Ölürken güneşin batışını seyredip gülümseyen ve insanları mutlu etmenin ve onurlandırmanın erinciyle uyur gibi ölür.
Zorba; evet bir günahkârdı. Evet, bir roman kahramanının sayfalara hapsedilmiş bedeninden çıkıp modernizmin insanı bin bir parçaya bölmeye başladığı yıllarda dünyamızdan ayrıldı. İnsanların çoğu onu bir çapkın, ayyaş, zevk düşkünü olarak bildiler. Ama o, bir Melami kadar gizemli, bir Kalenderi kadar açık, bir şathiye kadar keskin… Kesip attı yüreğimizi. “Eğer bugün, dünyada bir ruh kılavuzu, Hintlilerin dediği gibi bir 'guru' seçmem gerekseydi; kesinlikle Zorba'yı seçerdim.” diyen Kazancakis her ne kadar haklı olsa da, Zorbanın ölümü öncesinde Kazancakis’e “iki güzel taş buldum; mutlaka görmelisin!” davetine icabet etmez, hatta savaş yıllarında “iki güzel taştan” bahsettiği için dostu, kılavuzu Zorba’yı paylar. Bunun üzerine Zorba yeni bir mektup yazar:” Patron! Hatırlıyor musun; bir zamanlar cennet, cehennem var mıdır? Nasıldır? diye sorular sorardın. Bense, uğraşma böyle şeylerle! derdim ya… Artık biliyorum ki senin gibi ana kuzuları için kesinlikle cehennem var!”

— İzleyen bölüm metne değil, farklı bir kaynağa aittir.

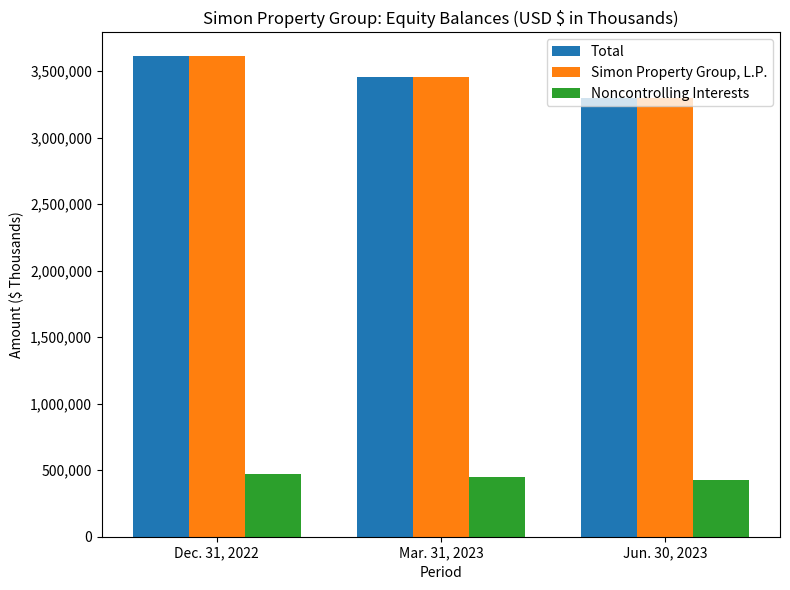

At which label does Simon Property Group, L.P. first exceed 3452872?

Dec. 31, 2022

Kahramanlar zorbalaştı be Zorba!
Evet, cehennem var. Bir roman kahramanı olarak Zorba dünyayı cehenneme çevirenler karşısında her dem kavga etmiştir. Neyzen Tevfik’i deliye döndüren manzara (başsız sema eden dervişler) gibi bir manzarayı, bir yangını, bir kavgayı ve ıstırabı her dem gördükçe dünyanın cehennem gibi bir yer olduğunu; lakin her doğan çocukla dünyanın yeniden kurulduğunu ve cennet nefesinin tazelendiğini de bir kere daha hatırlatmıştır bizlere.

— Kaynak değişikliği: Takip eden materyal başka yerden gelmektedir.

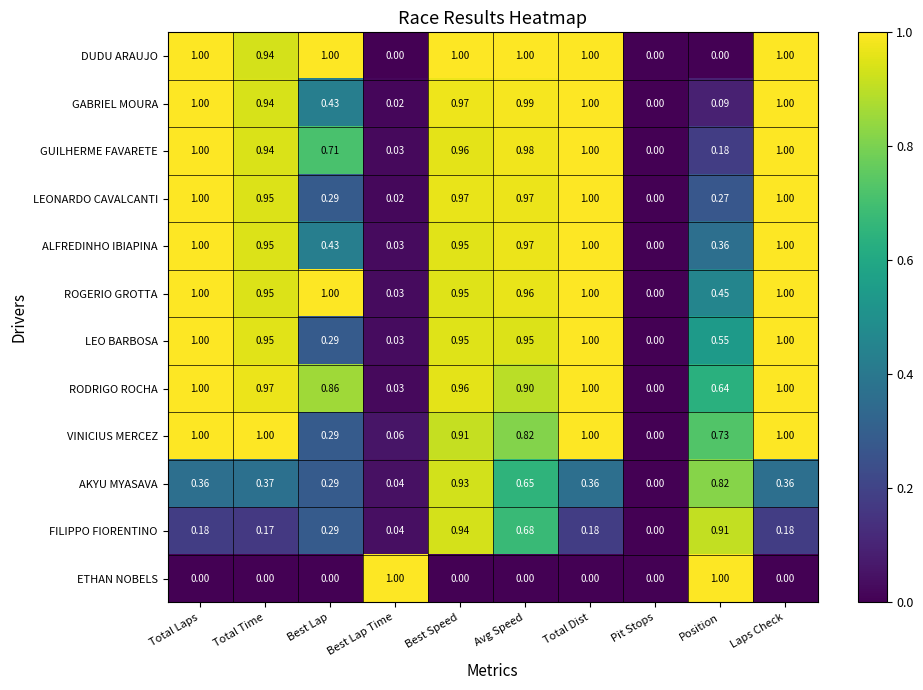

What is the total value across all series at Laps Check?

9.5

Zoraki roman kahramanları sarmışken dünyayı modern zamanlarda; Zorba, zorbalık etmeyen ender Zorbalardandı. Toprağı bol olsun!
Her hatırlandığında insanın yeryüzündeki kadim ve yiğit mücadelesini yüzümüze, unutkan hafızamıza bir daha vuracak olan bu denli roman kahramanı az olsa gerek.